Repeat the records below exactly, line for line.
(Data extracts Opens)
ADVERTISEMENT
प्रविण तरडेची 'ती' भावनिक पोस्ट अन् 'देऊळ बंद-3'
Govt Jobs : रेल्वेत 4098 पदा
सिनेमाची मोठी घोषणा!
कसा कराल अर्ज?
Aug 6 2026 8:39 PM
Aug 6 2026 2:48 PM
(Data extracts Closes)
Task output:
ADVERTISEMENT
प्रविण तरडेची 'ती' भावनिक पोस्ट अन् 'देऊळ बंद-3'
Govt Jobs : रेल्वेत 4098 पदा
सिनेमाची मोठी घोषणा!
कसा कराल अर्ज?
Aug 6 2026 8:39 PM
Aug 6 2026 2:48 PM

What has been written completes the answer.